Picture yourself in early September: what would constitute a successful Fringe for you?
I could lie with my answer to this question and say that I don’t care about awards and reviews. I do. But that being said, I also know that I am my own harshest critic and a very hard worker. If, come September, having just performed my show repeatedly for a month, I can still honestly say that it was a well-written, well-structured and well-performed piece of work, I will know I have done everything that I could have done and will consider it a success. I would also like lots of money and lots of recognition for how clever and funny I am though too, please.
A USP makes marketing easier but comedy worse
What percentage of your early stand-up performances is likely to appear in your Fringe debut?
I reckon I have kept about 90% of jokes from my very first stand-up gig; which is essentially all except a joke about it being my very first stand-up gig. If I do say so myself, the joke was well-written, but I have binned it because I very much hope it is no longer believable. A couple of jokes from my first set have made it into my debut Edinburgh show but in a totally different context; throughout my career so far I’ve reused and repurposed and recycled so much old stuff that Greta would be proud.

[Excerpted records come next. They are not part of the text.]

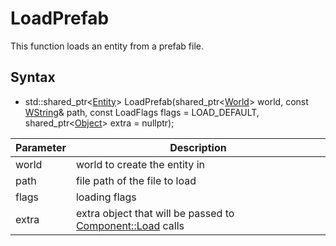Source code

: # LoadPrefab

This function loads an entity from a prefab file.

## Syntax

- std::shared_ptr<[Entity](Entity.md)> LoadPrefab(shared_ptr<[World](World.md)> world, const [WString](WString)& path, const LoadFlags flags = LOAD_DEFAULT, shared_ptr<[Object](Object.md)> extra = nullptr);

| Parameter | Description |
|---|---|
| world | world to create the entity in |
| path | file path of the file to load | 
| flags | loading flags |
| extra | extra object that will be passed to [Component::Load](Component.md) calls |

Which other new comedian do you feel a special kinship with? And do you reckon it’s reciprocated?
Celya AB is one of my favourite acts. With clever yet whimsical writing combined with a confident yet welcoming stage presence, it’s always a joy to watch her perform. She is also a joy to see in a green room, or in my living-room for a glass of wine! I think it is really important to have trusted friends in the industry who understand all of the highs and lows, yet more importantly see you as a friend first, and a fellow comic second. I feel both a mutual respect of each other’s work with Celya, but more importantly, just really good friendship. I hope my love for her is reciprocated, otherwise making me profess such love in a public forum is quite frankly cruel stuff.
Which side of your family do you get your funny bones from?
My parents are both funny people but in rather different ways, and I like to think that I have inherited the best of both of them. My mum is quick-witted and sharp and would make for a killer MC. My dad is very thoughtful and logical and would thrive with a notebook in the corner of a writers’ room. To be clear, neither of them have any experience or interest in the comedy industry; I am talking metaphorically and no nepotism has been involved in my career.
What will you do to keep fit and healthy (relatively speaking) during August?
I live in Edinburgh, so will be at home able to make home-cooked meals and maintain my regular exercise routine and sleep pattern (especially with an afternoon Fringe show). It will be a struggle, but I will do my best to keep on top of my wellbeing during a month where I am working one hour a day surrounded by all my home comforts.
Which word of six letters or more will crop up the most in your Edinburgh show?
In my Edinburgh show (Just A Normal Girl Who Enjoys Revenge), because I have truly committed to the theme, the word you will hear most frequently is ‘revenge’. My show involves me revealing my list of people who have done me wrong, all kept in my little blue book. My list includes the usual suspects: ex boyfriends, ex colleagues, ex flatmates, podcast hosts and, of course, some devout Christians I met while playing college golf in South Carolina.
Hannah Fairweather: Just A Normal Girl Who Enjoys Revenge, Just The Tonic At The Caves, 4–28 August, 2.25pm.